- _Excerpt_:
In the logic of this order, questioning Islam’s primacy was to undermine the societal order itself. As a result, all pre-modern Muslim schools of law considered apostasy to be a serious crime. The majority of Muslim scholars considered it among the Hudud crimes (leading voices in the Hanafi school of law were exceptions to this), albeit with some important distinctions.

That apostasy was understood primarily as a threat to an overarching political order and not as a crime in and of itself is clear from how Muslim jurists described it. Apostasy differed from other serious crimes, such as fornication and murder, because on its own it did not transgress the rights of others. As a result, unlike other crimes, if someone who had left Islam decided to recant, the crime of apostasy vanished and no punishment followed. For a crime like murder, on the other hand, even if the perpetrator deeply regretted his act, the harm had been done and the victim and their family had a right to justice. Leaving Islam and embracing unbelief are great offenses, said the famous Hanafi jurist al-Sarakhsi (d. circa 1096 CE). “But they are between the human being (lit. the slave) and his Lord,” he added. Their punishment lies in the Hereafter. “What punishments there are here in this world [for apostasy],” he continued, “are policies set down for the common good of human beings (siyasat mashruʿa li-maṣalih taʿudu ila al-ʿibad).” Someone who repeatedly and insistently proclaimed their apostasy from Islam was akin to a violent criminal threatening public safety, al-Sarakhsi explained. The common good that apostasy threatened was the Shari’ah itself and the rights that it pledged to protect for all its subjects, Muslim or not: rights to physical integrity, property, religion, reason, family and honor (ʿird).

- _What is asked_:
A - In the excerpt on apostasy, what happened to the crime if someone who had left Islam decided to recant?
B - Which rights does the excerpt on apostasy say the Shari'ah pledged to protect for all its subjects?
C - Return the part of the excerpt on apostasy starting with "In the logic" and going on through "some important distinctions.".
Answer using only the excerpt on apostasy; the material plays no part.

- _Provided data_:
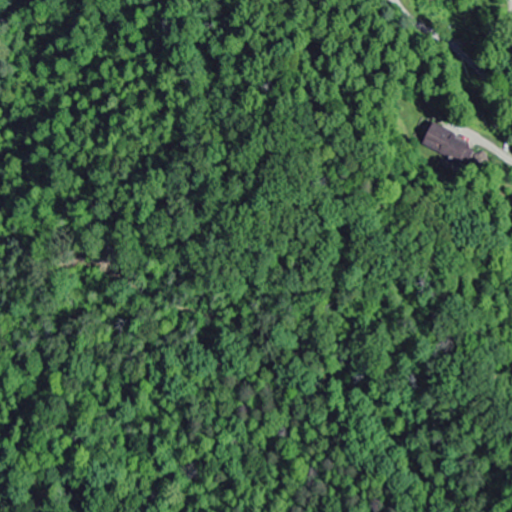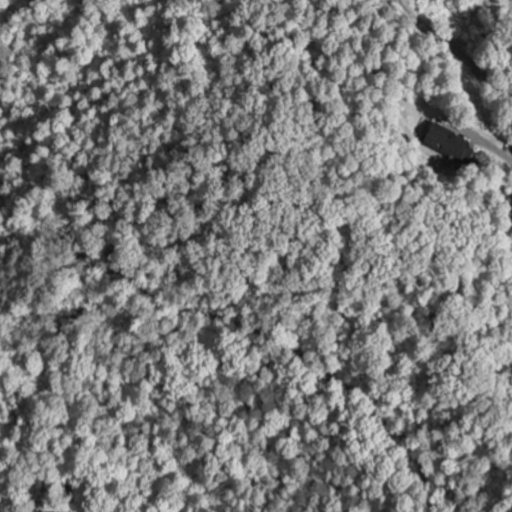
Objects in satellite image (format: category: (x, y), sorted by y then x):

- _The responses_:
A - The crime of apostasy vanished and no punishment followed.

B - Physical integrity, property, religion, reason, family, and honor (ʿird).

C -
In the logic of this order, questioning Islam’s primacy was to undermine the societal order itself. As a result, all pre-modern Muslim schools of law considered apostasy to be a serious crime. The majority of Muslim scholars considered it among the Hudud crimes (leading voices in the Hanafi school of law were exceptions to this), albeit with some important distinctions.